A vector produced by a trained neural network to represent the meaning of a piece of content, such as a sentence, a paragraph, an image, or a code snippet. Unlike a vector of hand-picked features, an embedding is learned during training. Two pieces of content with similar meanings will produce embeddings that are close together in vector space.

Embedding Distillation

Knowledge distillation applied specifically to embedding models. A smaller embedding model is trained to produce embeddings that match those of a larger, higher-quality model. The result is a lightweight model that generates embeddings nearly as good as the large model's, at a fraction of the computational cost.

Embedding Model

A model designed to convert input data, text, images or code, into fixed-size dense vectors optimized for search, similarity and retrieval. Unlike general language models, embedding models are trained with objectives such as contrastive learning that pull similar inputs closer together and push dissimilar ones apart in vector space, making their representations directly comparable.

Embedding Space

The mathematical space in which all embeddings from a given model live. Think of it as a coordinate system where each point represents a piece of content. Content with similar meaning clusters together; unrelated content sits far apart. How well this space organizes meaning is what separates a good embedding model from a poor one.

Encoder

In its original conception, an encoder converts its input into a machine-usable form. In transformer-based models, the encoder reads and processes input text, producing a rich internal representation. Encoder models process the full input at once and are naturally suited to tasks that require understanding the meaning of text, such as generating embeddings

Encoder-Only Model

A model built using only the encoder component of the transformer. These models (such as BERT) are optimized for understanding text rather than generating it, making them the traditional choice for embedding and classification tasks.
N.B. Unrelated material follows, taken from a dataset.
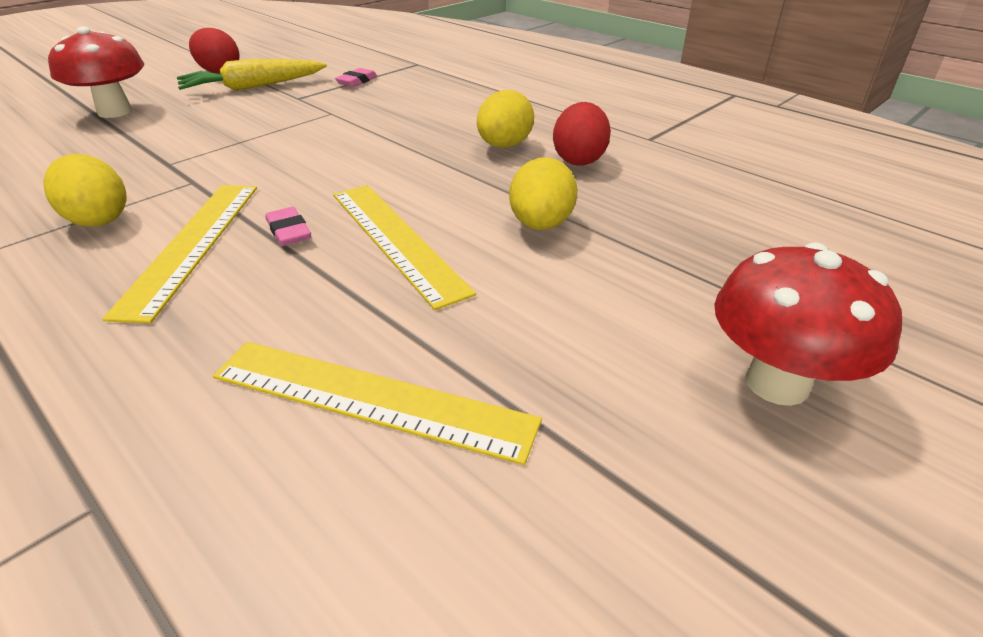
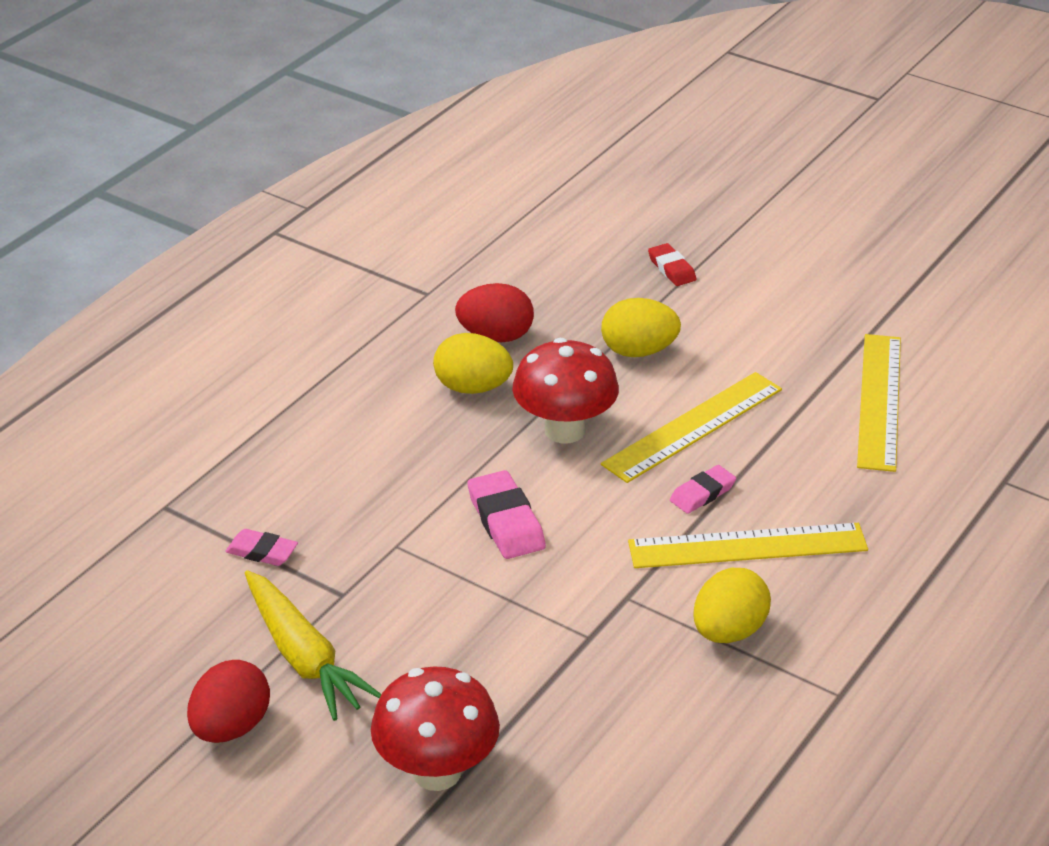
camera: 100 degrees left, 0 degrees up
(325, 146) = (506, 521): none -> pink eraser
(713, 266) = (671, 269): none -> red eraser
(777, 383) = (793, 255): red mushroom -> red mushroom (564, 430)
They process the input bidirectionally — each token can attend to every other token.

Endpoint

A specific URL that accepts requests for a particular function. For example, an embeddings endpoint generates vectors, a reranking endpoint reorders results. Each endpoint expects inputs in a defined format.

Euclidean Distance

The straight-line distance between two points in a multi-dimensional vector space. It’s calculated as the square root of the sum of squared differences across all dimensions (L2 norm). Smaller distances indicate greater similarity. Less commonly used for text embeddings than cosine similarity, as it is sensitive to vector magnitude rather than direction.

Evaluation Metric

A measure that quantifies a specific aspect of model performance on a task. Different tasks require different metrics: retrieval tasks use normalized discontinued cumulative gain (NDCG) and recall; classification tasks use accuracy or F1, which balances precision and recall. Metric choice is consequential: it determines which behaviors are rewarded during evaluation and can obscure weaknesses that matter in production but are not captured by the chosen measure.